Based on the total current principle, this will work for all switches in the DFS series with regard to residual current detection. To ensure the test key functions correctly, however, the operating voltage range of the test circuit must be observed (this can be found in the data sheet). As the test key resistance for an N-left device is between two phases, the voltage range is greater than with N-right devices for which the test key resistance is between the neutral conductor and phase.

The DFA 3-3 attempts every 15 seconds to switch back on the fault current (up to three times). If it trips a fourth time, it stays in the Tripped state and the remote drive does not switch it back on.

You are probably trying to communicate with the channel generator using an unsuitable or incorrectly configured USB converter. In principle there are only two manufacturers of USB–serial communication chips: Prolific and FTDI. Unfortunately the drivers for the Prolific chip cannot be configured further and in more detail, unlike the drivers for the FTDI chip. In this case you can reduce the waiting time before transmission to a value of max. 10 ms (see linked documentation). Unfortunately it is not always possible to identify which chip is used in all conventional products, so you may need to ask the distributor or manufacturer.

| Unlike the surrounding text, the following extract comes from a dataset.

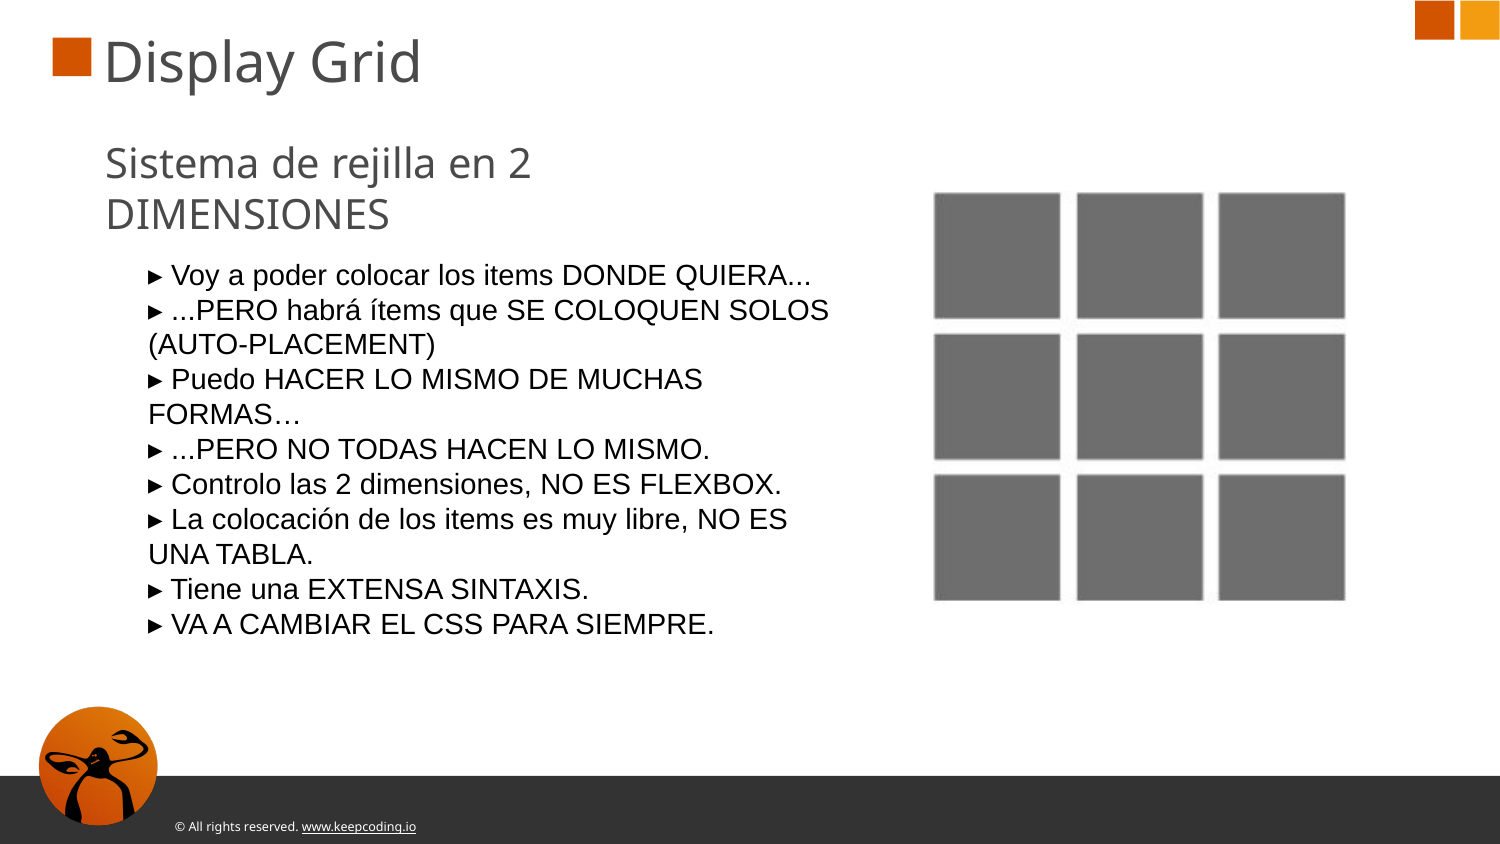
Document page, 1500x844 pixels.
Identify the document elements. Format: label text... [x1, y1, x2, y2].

The DLS 6 miniature circuit-breakers may be operated with direct voltage up to 60 V (single terminal) or up to 125 V (two-terminal).

Yes, the DLS 6 can be operated using other rated frequencies. Does this change the tripping factor over the frequency range though? The tripping factors over the frequency range are: 1.5 for DC; 1.0 at 50 Hz; 1.1 at 100 Hz; 1.2 at 200 Hz; 1.3 at 300 Hz and 1.4 at 400 Hz.

IEC and UL are product standards. IEC stands for International Electrotechnical Commission, UL for Underwriters Laboratories Inc. ®. IEC standards are usual in Europe and Asia, and parts of South America and Africa; UL represent the prevalent safety guidelines for North America and parts of South America and Europe (refer to the map). Our DLS 6 miniature circuit-breakers for residential, skilled trade and industrial applications are IEC-certified. Our DLS 7, 8 and 9 miniature circuit-breakers are UL-certified, and some DLS 8 types also certified to IEC - for system standardisation worldwide. There are clear differences between IEC and UL as regards content. IEC standards define minimum safety requirements of a device or system. The technical details of the constructive implementation of these requirements are left to the manufacturer. UL guidelines define very precisely how product safety is attained and where the product may be applied. Different applications are also subjected to different guidelines. Product modifications must be applied by the UL. In addition to drafting standards, the UL is also responsible for approbation, or general third-party certification and acceptance on-site. For example, factory inspections take place at device manufacturers – the purpose of which is to ensure the framework conditions defined with certification are observed.

The fixed price for the first DRCA measurement is EUR 480, and each additional measurement in the system costs EUR 90. These prices do not include VAT.

No, the installation contactors do not have forcibly guided contacts.

No, the float switches are not suitable for use in extra-low voltage or direct voltage systems.

No, the floating switches are not flameproof. They must be sheathed in a special jacket, if necessary.

No, the floating switches are not suitable for use in drinking water due to the properties of their connection cables.

The new DCTR B-X Hz-PoE residual current transformers detect and assess residual currents to 20 A AC and 3 A DC. Frequency-selective devices sensitive to all currents enable, across multiple channels, comprehensive configuration of frequencies and frequency ranges to analyse (from 0 to 100 KHz) The DCTR B-X Hz-PoE can be used for continual monitoring of electrical systems. Continual monitoring of residual currents can render redundant recurring insulation testing. Furthermore, residual current monitoring enables discrepancies and faults to be detected early, meaning timely intervention (preventative maintenance) is possible.